The GRACE risk score estimates the mortality risk of patients with ACS. Approximately one third of our population had stable coronary disease and, for these patients, the GRACE score is unsuitable. As a consequence, it made no sense to include this score in the model. However, we did include the clinical presentation and various other well-known risk factors in our Cox proportional hazards analyses. It also made no sense to include the stent type, as stent types were randomly assigned and one-year clinical outcome was similar for the three stent groups5.
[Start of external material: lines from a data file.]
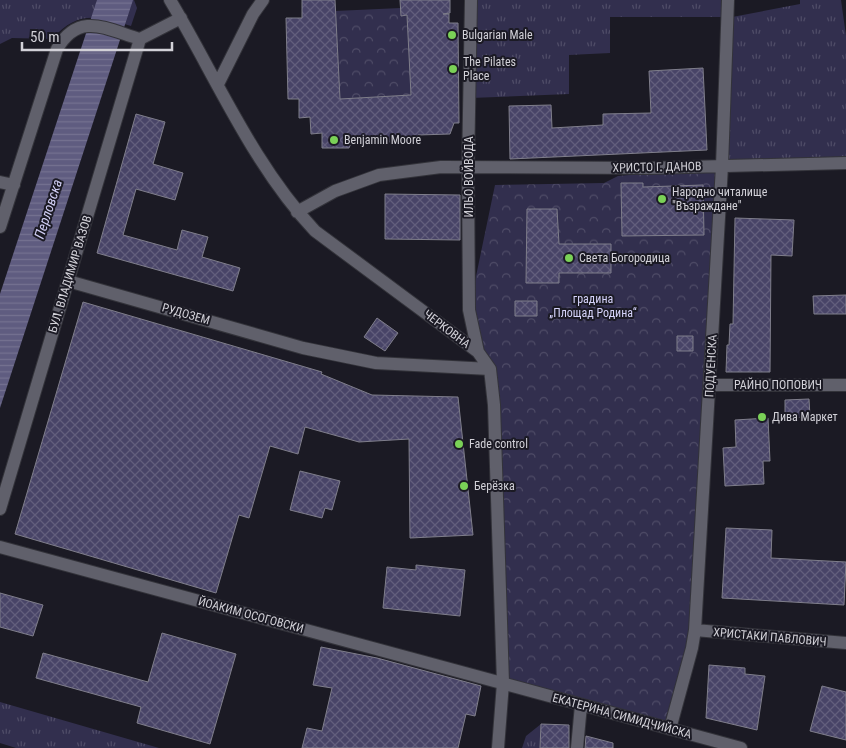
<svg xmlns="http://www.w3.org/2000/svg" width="846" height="748" font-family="'Roboto Condensed',sans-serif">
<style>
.grass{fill:url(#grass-tufts)}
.park{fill:url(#park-crowns)}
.water{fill:url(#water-rules)}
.building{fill:url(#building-cross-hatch);stroke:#7f7e8b}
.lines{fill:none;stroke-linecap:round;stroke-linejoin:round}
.minor-casing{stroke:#33333a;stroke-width:14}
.minor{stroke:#60606b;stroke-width:12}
.poi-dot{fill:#7ad157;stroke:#1b1a24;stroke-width:2}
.labels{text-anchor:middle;stroke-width:4;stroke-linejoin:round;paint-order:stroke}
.poi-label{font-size:12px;fill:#d2d1d8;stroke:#1b1a24;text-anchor:start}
.street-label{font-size:12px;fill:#d2d1d8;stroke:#1b1a24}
.park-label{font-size:12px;fill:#d5d3fa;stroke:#1b1a24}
.water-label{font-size:14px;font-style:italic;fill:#d0cef4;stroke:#1b1a24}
</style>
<defs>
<pattern id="grass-tufts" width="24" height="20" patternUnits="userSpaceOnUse" patternTransform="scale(1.25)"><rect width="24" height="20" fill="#322f4e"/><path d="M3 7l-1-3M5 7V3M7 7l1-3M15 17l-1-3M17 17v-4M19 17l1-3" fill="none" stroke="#4f4c67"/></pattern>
<pattern id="park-crowns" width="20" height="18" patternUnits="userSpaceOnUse" patternTransform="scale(1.25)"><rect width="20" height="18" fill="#322f4e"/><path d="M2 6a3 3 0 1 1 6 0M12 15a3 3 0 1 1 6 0" fill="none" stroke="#4f4c67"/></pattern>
<pattern id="water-rules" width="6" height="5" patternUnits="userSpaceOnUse" patternTransform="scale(1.25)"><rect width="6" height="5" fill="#5f5c80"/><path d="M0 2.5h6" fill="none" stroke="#757291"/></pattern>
<pattern id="building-cross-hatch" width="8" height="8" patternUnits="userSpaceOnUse" patternTransform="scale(1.25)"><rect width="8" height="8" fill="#484467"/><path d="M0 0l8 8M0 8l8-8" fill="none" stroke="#625e7c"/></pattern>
</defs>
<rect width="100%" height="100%" fill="#1b1a24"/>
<path class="grass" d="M0,0H134L137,8L131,26C97,16 78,10 52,39L12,38L0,44Z
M471,0H728L727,18L800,4V0H841L846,36V163L721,167L723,17H610V53L569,55V94L470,98Z
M0,702L159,748H16L0,743Z
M541,724L540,748H522L526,736Z"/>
<path class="park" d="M401,8V15H407L411,95L340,99L335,11Z
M721,167L696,600L670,729L503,683L494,405L469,310L495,185L604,183L618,176Z"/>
<path class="water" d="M97,0H133L0,408V294Z"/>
<path class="building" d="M302,0H335L340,99L411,95L407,15L401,16L400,0H450V13L443,14H449V23H458L459,123H454L450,134L418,135V141L351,143L349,148H322V133L311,134L310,117L299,118V99H288L286,18H302Z
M703,68L707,150L510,159L509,106L551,105L552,128L603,125V114L651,113L649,71Z
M136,114L165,122L153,164L183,173L175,200L136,189L123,235L177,250L182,230L208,237L202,257L240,268L233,291L97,253Z
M621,183H643V187L703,185L704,235L622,236Z
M385,194L460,195V240L385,239Z
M527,209H557L559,244H611V273H559V283H526Z
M735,218L794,220L792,256L771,255L770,372H726L727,345H729L730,324H733Z
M846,295V314H814L813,296Z
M515,301H537V316H515Z
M83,302L322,372L321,374L372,395L458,397L473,535L410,538L409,439L359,442L305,427L298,454L270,446L249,518L239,515L216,593L15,534Z
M377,318L398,333L385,351L364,337Z
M677,336H693V351H677Z
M809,399L810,417L785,418V400Z
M768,418L770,461H763L764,484L725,486L723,448L736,447L735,420Z
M300,471L340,481L332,510L325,508L322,518L290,510Z
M726,528L772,530L771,558L846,562L844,605L722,598Z
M416,565L465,570L460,616L383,608L387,567L416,570Z
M0,593L43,605L33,636L0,627Z
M162,633L236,654L210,744L137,723L141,707L36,678L43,653L148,682Z
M321,647L377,658L481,686L475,716L466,714L458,748H302L307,728L322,731L332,688L313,685Z
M709,665L745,668V674L765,676L757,730L706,718Z
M822,686L846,692V740L810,731Z
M541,724L569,725V748H540Z
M586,736L613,743V748H585Z"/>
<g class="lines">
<g class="minor-casing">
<path id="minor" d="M170,0C216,77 253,165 315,231L478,352L490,369L494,405L503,683L498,748
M471,0L468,169L469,310L478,352
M218,84L253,14L263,0
M0,182L14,185
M297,212L335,191L379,175L441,167L649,168L846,163
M0,227L57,49C79,11 106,29 140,39L181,18
M68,281L303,348L376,363L490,369
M710,385H846
M0,509L140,39
M0,547L741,748
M695,630L846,643
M670,729L692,648L695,630L722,166L728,0
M577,748L581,705"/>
</g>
<use href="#minor" class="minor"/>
</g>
<g class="poi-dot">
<circle cx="452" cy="35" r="5"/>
<circle cx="453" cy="69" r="5"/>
<circle cx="334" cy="140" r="5"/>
<circle cx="662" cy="199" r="5"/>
<circle cx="569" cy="258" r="5"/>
<circle cx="762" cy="417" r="5"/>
<circle cx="459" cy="444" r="5"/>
<circle cx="464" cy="486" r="5"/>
</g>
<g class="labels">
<g class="poi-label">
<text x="462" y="39">Bulgarian Male</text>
<text x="463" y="66">The Pilates<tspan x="463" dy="14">Place</tspan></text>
<text x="344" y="144">Benjamin Moore</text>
<text x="672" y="196">Народно читалище<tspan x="672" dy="14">"Възраждане"</tspan></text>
<text x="579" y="262">Света Богородица</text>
<text x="772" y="421">Дива Маркет</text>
<text x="469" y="448">Fade control</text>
<text x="474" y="490">Берёзка</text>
</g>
<g class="street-label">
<text transform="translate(657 167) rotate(-1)" y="4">ХРИСТО Г. ДАНОВ</text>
<text transform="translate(469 177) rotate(-90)" y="4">ИЛЬО ВОЙВОДА</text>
<text transform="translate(70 274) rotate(-73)" y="4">БУЛ. ВЛАДИМИР ВАЗОВ</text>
<text transform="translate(186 314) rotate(16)" y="4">РУДОЗЕМ</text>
<text transform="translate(447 329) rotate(37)" y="4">ЧЕРКОВНА</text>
<text transform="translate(711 366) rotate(-87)" y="4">ПОДУЕНСКА</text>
<text x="778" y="389">РАЙНО ПОПОВИЧ</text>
<text transform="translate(251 615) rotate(15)" y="4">ЙОАКИМ ОСОГОВСКИ</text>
<text transform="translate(770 637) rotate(5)" y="4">ХРИСТАКИ ПАВЛОВИЧ</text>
<text transform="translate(622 716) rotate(15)" y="4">ЕКАТЕРИНА СИМИДЧИЙСКА</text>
</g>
<g class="park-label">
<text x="593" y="303">градина<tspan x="593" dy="14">„Площад Родина“</tspan></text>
</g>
<g class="water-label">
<text transform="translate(48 209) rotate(-72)" y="5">Перловска</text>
</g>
</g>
<path d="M22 42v8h150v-8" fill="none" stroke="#d2d1d8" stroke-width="2.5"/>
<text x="30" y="42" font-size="15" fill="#d2d1d8" stroke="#1b1a24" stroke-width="4" paint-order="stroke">50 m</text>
</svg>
We agree that more research on abnormal glucose metabolism is needed in patients with obstructive coronary disease. However, we would rather see that all patients had at least HbA1c testing than attempting more complex diagnostic approaches, limited to a small subpopulation.
Conflict of interest statement
C. von Birgelen reports receiving institutional research grants from Biotronik, Boston Scientific, and Medtronic. N. Sattar reports receiving personal fees from Boehringer Ingelheim, and Janssen, and grants/personal fees from AstraZeneca. The other author has no conflicts of interest to declare.